Hughes – The homoeopath
Richard Hughes had a great reputation among Homoeopaths despite disagreeing on many of the principles of Homoeopathy. Hughes was a low potency prescriber. His frequently used potency was 3X because of which he was also called as 3Xer or a half homoeopath. Dr. Hughes at one point of time was supposedly so powerful that, it was believed that it is difficult to sustain in Homoeopathy if you are not in good terms with Hughes. One such physician who faced this discrimination was Dr. J C Burnett. Dr. J H Clarke who was the closest disciple of Richard Hughes, also left his side and went on to join the Anti-Hughes group of Burnett, Cooper and Skinner. But Richard Hughes’s work and contribution to Homoeopathy was beyond such pettifoggery.

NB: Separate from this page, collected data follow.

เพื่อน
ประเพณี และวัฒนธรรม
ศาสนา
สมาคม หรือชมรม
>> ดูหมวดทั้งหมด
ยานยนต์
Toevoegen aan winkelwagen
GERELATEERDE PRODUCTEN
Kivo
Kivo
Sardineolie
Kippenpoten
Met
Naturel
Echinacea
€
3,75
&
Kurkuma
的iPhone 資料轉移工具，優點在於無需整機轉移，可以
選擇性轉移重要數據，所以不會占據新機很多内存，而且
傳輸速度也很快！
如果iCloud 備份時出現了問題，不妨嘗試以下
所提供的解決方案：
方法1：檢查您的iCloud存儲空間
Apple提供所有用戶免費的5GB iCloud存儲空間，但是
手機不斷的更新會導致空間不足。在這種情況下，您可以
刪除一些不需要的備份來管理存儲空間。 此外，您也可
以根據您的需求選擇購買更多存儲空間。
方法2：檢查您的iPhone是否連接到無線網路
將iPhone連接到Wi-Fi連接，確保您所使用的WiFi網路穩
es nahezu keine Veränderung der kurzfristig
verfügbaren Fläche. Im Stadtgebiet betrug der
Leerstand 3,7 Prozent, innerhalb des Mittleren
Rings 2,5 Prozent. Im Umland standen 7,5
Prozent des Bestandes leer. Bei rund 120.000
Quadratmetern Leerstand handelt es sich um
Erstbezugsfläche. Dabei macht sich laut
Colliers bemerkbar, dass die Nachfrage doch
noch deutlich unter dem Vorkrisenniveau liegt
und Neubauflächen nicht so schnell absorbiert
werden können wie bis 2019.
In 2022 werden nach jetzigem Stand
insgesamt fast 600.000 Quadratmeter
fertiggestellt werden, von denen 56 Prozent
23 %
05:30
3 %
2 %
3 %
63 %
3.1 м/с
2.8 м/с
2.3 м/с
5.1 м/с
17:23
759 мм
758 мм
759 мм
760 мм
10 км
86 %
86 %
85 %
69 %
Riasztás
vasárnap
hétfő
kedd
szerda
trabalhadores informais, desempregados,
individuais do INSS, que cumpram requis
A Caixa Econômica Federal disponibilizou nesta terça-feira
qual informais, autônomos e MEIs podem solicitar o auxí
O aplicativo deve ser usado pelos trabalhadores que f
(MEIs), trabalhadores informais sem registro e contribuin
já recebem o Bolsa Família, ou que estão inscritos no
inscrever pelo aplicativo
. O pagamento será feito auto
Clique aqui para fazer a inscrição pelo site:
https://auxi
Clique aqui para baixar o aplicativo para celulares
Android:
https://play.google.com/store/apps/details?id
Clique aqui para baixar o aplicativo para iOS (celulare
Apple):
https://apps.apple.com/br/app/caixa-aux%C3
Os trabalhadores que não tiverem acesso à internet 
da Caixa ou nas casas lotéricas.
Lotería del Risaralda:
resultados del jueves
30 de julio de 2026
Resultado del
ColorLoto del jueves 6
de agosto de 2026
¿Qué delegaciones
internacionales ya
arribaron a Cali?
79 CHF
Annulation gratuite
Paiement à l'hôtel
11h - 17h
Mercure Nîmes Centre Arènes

Great need for change in way how Materia Medica was taught was felt and addressed by Dr. Yeldham at British Homoeopathic Congress in 1880. In 1884, a conference was held which was attended by Richard Hughes on request of British Homoeopathic Society. At conclusion of conference, a set of 9 instructions were adopted by American Institute of Homoeopathy and subsequently by British Homoeopathic Society for formation of ‘Cyclopaedia of Drug Pathogenesy’. Several works of Homoeopaths across the world were considered and they all were acknowledged in all the 4 volumes of the work. The book was intended mainly for students of Homoeopathic Materia Medica. It provided compilation and reference to different kinds of toxicological and research work in relation to the drugs used in Homoeopathy.

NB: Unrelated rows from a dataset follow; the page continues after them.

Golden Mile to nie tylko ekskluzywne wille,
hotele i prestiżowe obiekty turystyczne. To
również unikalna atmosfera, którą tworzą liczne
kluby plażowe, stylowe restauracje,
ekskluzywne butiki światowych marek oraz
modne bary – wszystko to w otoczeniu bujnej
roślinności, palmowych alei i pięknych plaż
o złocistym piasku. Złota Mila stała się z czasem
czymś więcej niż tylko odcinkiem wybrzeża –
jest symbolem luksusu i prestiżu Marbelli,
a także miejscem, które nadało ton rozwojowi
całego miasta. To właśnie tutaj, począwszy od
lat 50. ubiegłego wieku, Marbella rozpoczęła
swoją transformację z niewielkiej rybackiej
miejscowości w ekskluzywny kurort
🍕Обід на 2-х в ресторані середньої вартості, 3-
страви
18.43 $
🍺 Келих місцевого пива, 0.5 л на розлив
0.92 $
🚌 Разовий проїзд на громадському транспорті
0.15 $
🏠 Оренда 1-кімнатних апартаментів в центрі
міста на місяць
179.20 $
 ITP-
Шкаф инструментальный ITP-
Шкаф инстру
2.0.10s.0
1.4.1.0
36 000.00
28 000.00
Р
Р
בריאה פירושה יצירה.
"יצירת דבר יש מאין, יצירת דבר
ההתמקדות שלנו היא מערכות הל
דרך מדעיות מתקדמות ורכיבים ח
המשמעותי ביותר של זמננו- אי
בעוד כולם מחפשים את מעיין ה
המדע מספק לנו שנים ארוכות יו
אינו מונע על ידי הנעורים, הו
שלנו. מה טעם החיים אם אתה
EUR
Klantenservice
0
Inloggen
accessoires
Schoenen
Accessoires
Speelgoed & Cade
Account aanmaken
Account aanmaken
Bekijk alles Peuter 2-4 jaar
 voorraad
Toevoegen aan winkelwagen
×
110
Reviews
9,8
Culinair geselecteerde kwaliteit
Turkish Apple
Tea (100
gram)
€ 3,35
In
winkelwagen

Hughes was appointed as the editor of eminent journal “The British Journal of Homoeopathy” in 1889. He assisted Dr. T. F. Allen in preparing 10 volumes of ‘Encyclopaedia of Pure Materia Medica’ which was published in 1874. He also extended his great help to Dr. R. E. Dudgeon in translating Samuel Hahnemann’s ‘Materia Medica Pura’ into English. Hughes’s last work was ‘The principle and Practice of Homoeopathy’ which was published posthumously in 1902. Dudgeon took the responsibility of publishing the book and wrote Foreword for the book. First fourteen lectures of the book are dedicated to origin and development of Homoeopathy followed by Homoeopathic treatments of all diseases in nosological terms. Hughes has enriched it with experience of his own medical practice along with experiences of other physicians other than Homoeopath also, which seemed to him of any Homoeopathic importance.

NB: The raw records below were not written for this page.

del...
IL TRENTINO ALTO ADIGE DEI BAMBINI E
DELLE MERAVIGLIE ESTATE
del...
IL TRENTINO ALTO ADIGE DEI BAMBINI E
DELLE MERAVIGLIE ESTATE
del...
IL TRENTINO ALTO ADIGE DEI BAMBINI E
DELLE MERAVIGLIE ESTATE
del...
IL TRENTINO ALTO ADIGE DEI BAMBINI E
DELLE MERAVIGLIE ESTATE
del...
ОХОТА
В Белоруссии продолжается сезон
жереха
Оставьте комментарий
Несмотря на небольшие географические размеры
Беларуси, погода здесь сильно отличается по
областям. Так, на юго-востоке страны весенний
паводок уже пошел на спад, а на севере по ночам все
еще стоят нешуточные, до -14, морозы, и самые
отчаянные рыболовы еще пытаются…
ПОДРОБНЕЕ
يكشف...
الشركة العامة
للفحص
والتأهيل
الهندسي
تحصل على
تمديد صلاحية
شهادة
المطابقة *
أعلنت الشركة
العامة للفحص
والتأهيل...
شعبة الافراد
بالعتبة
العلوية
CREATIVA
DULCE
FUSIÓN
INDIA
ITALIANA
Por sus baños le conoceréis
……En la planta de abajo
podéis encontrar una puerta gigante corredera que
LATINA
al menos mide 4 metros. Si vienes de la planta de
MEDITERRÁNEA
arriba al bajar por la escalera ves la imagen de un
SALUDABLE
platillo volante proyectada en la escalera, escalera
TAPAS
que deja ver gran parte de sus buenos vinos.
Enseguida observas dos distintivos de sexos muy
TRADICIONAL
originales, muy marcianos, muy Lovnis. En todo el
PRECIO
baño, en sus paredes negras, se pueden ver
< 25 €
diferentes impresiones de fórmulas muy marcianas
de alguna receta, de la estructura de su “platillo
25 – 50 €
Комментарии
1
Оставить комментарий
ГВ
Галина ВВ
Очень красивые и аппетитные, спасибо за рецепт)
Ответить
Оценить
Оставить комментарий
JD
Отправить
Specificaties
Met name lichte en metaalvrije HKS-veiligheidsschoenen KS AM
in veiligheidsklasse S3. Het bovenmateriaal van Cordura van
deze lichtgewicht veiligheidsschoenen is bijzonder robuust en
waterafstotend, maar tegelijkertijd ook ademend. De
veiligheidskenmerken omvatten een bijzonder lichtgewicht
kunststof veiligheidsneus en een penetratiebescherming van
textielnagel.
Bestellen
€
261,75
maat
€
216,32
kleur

Homoeopathy gets defame for lack of development in fundamental science, in-vitro and in-vivo research. Dr. Richard Hughes sensed this quite before seeing the rapid development taking place in field of science in late 19th century. If he would have been successful in igniting the minds of Homoeopaths for research in Homoeopathy then today Homoeopathy would have been richer in research fields also along with clinical enrichment. Richard Hughes was one amongst the few who witnessed the reburial of Hahnemann’s body at Père Lachaise Cemetery in 1898.Hughes passed at 66 years of age on 9 April, 1902.